*** EXTRACTED DATA Section Begins ***

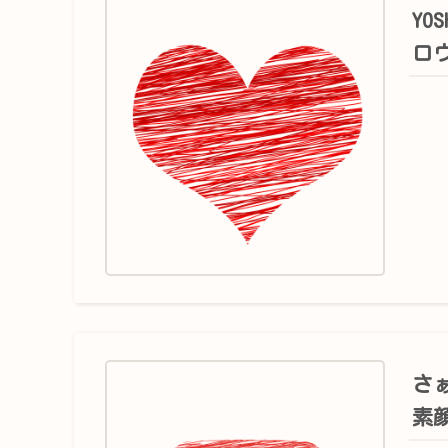
YO
ロ
さぁ
素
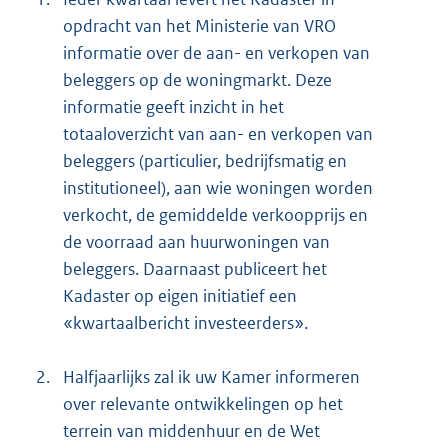
opdracht van het Ministerie van VRO
informatie over de aan- en verkopen van
beleggers op de woningmarkt. Deze
informatie geeft inzicht in het
totaaloverzicht van aan- en verkopen van
beleggers (particulier, bedrijfsmatig en
institutioneel), aan wie woningen worden
verkocht, de gemiddelde verkoopprijs en
de voorraad aan huurwoningen van
beleggers. Daarnaast publiceert het
Kadaster op eigen initiatief een
«kwartaalbericht investeerders».
2.
Halfjaarlijks zal ik uw Kamer informeren
over relevante ontwikkelingen op het
terrein van middenhuur en de Wet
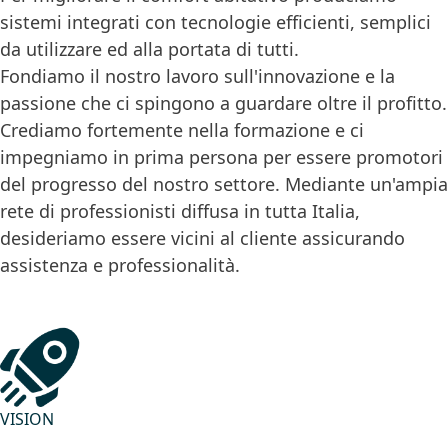
sistemi integrati con tecnologie efficienti, semplici
da utilizzare ed alla portata di tutti.
Fondiamo il nostro lavoro sull'innovazione e la
passione che ci spingono a guardare oltre il profitto.
Crediamo fortemente nella formazione e ci
impegniamo in prima persona per essere promotori
del progresso del nostro settore. Mediante un'ampia
rete di professionisti diffusa in tutta Italia,
desideriamo essere vicini al cliente assicurando
assistenza e professionalità.
VISION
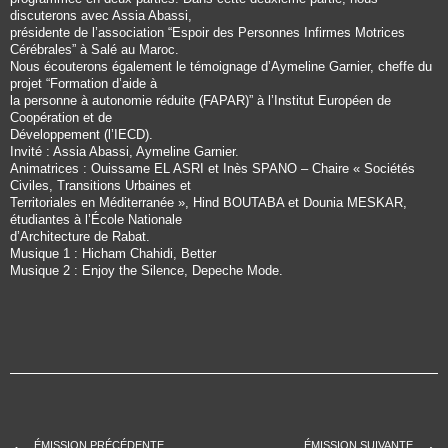
discuterons avec Assia Abassi,
présidente de l’association “Espoir des Personnes Infirmes Motrices
Cérébrales” à Salé au Maroc.
Nous écouterons également le témoignage d’Aymeline Garnier, cheffe du
projet “Formation d’aide à
la personne à autonomie réduite (FAPAR)” à l’Institut Européen de
Coopération et de
Développement (l’IECD).
Invité : Assia Abassi, Aymeline Garnier.
Animatrices : Ouissame EL ASRI et Inès SPANO – Chaire « Sociétés
Civiles, Transitions Urbaines et
Territoriales en Méditerranée », Hind BOUTABA et Dounia MESKAR,
étudiantes à l’École Nationale
d’Architecture de Rabat.
Musique 1 : Hicham Chahidi, Better
Musique 2 : Enjoy the Silence, Depeche Mode.
ÉMISSION PRÉCÉDENTE
ÉMISSION SUIVANTE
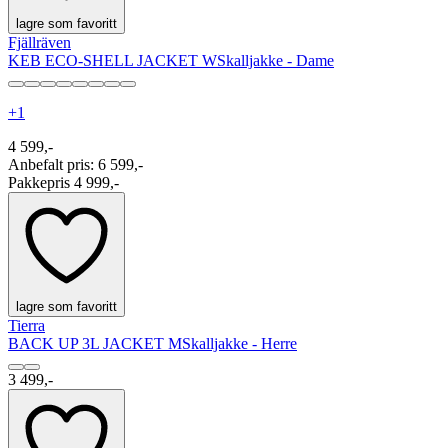
lagre som favoritt
Fjällräven
KEB ECO-SHELL JACKET W
Skalljakke - Dame
+
1
4 599,-
Anbefalt pris
:
6 599,-
Pakkepris 4 999,-
lagre som favoritt
Tierra
BACK UP 3L JACKET M
Skalljakke - Herre
3 499,-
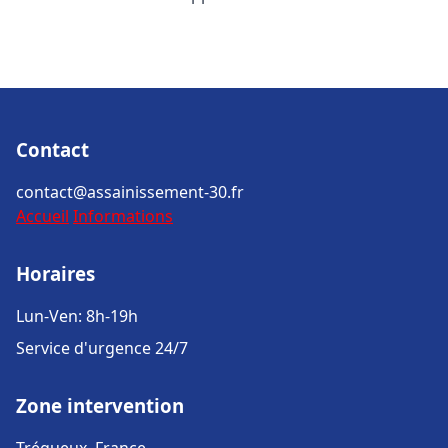
Contact
contact@assainissement-30.fr
Accueil
Informations
Horaires
Lun-Ven: 8h-19h
Service d'urgence 24/7
Zone intervention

*** EXTRACTED DATA Section Ends ***

The answer must consist of the line containing "Anbefalt pris" and every line after it through the end of the records, retyped exactly, with all pictures left out.

- [TASK RESPONSE]
Anbefalt pris
:
6 599,-
Pakkepris 4 999,-
lagre som favoritt
Tierra
BACK UP 3L JACKET M
Skalljakke - Herre
3 499,-
Contact
contact@assainissement-30.fr
Accueil
Informations
Horaires
Lun-Ven: 8h-19h
Service d'urgence 24/7
Zone intervention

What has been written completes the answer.